The son of a gardener from Solway Firth, on Scotland’s southwest coast, John Paul had gone to sea at age thirteen; after killing a mutinous crewman in the West Indies, he added a new surname to cover his tracks and fled to America. Short and wiry, with prominent cheekbones, a cleft chin, and hazel eyes, he found purpose and opportunity in war, having won a commission in the nascent Continental Navy.
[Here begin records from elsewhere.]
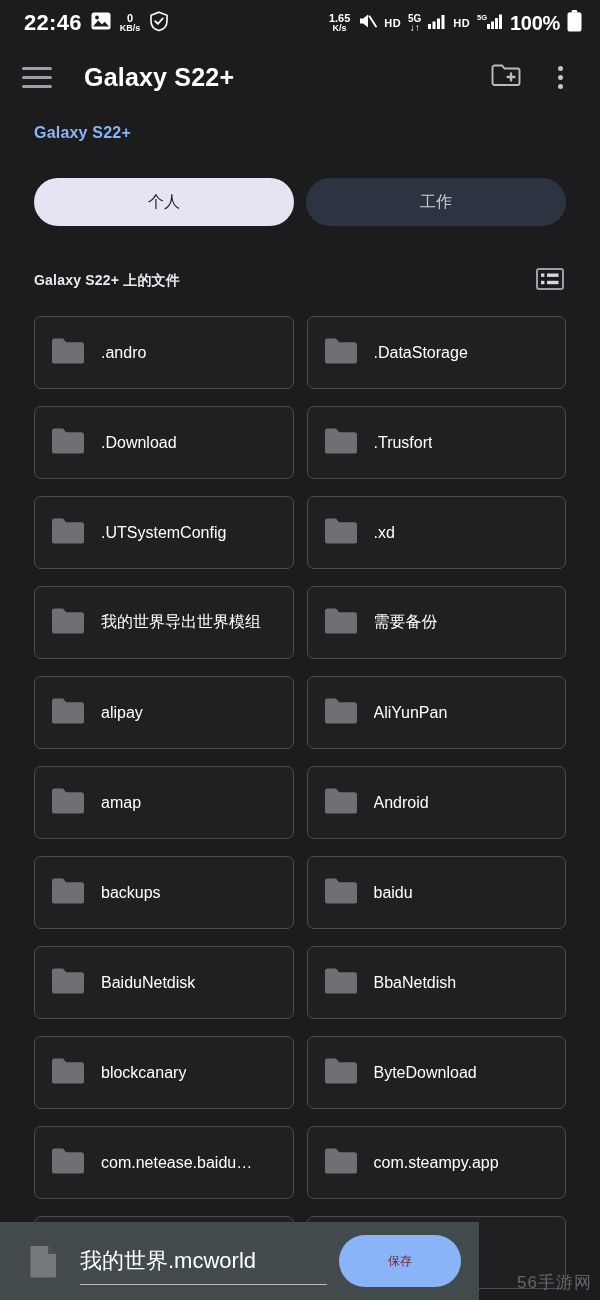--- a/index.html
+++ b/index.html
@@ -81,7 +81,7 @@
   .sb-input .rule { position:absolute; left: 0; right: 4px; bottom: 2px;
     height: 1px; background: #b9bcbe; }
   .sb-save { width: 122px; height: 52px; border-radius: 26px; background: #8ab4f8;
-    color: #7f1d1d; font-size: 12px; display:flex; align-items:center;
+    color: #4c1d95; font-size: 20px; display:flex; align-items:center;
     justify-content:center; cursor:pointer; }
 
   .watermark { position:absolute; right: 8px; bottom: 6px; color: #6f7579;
Anyway, a couple years after his appointment to Ranger, he took command of Bonhomme Richard, and ultimately engaged with the British at the Battle of Flamborough Head:
When a British boarding party appeared with cutlasses near the quarterdeck ladder, Jones and his seamen drove them back across the bulwarks to Serapis with pikes, firelocks, and shouted oaths. A panicky American gunner, convinced the ship was sinking, headed aft to strike the flag in surrender, until Jones knocked him unconscious with a pistol butt. And when Commodore Pearson, hopeful that the Americans were ready to capitulate, called out above the tumult, “Do you ask for quarter?,” Jones scoffed. Various versions of his defiant reply would be attributed to him, including, almost half a century later, the exhilarating “I have not yet begun to fight.” A week after the battle, Jones wrote Franklin only that he “answered him in the most determined negative.” He later told Louis XVI that he had shouted, “I do not dream of surrendering, but I am determined to make you strike.”
He did, in fact, cause Pearson to strike. We will do the same against our current adversary, whilst flying our colors high.
Anyway, Happy Obama Appreciation Day to all, even the haters and losers!
PS - Happy birthday to Grandma, who would've turned 101 today.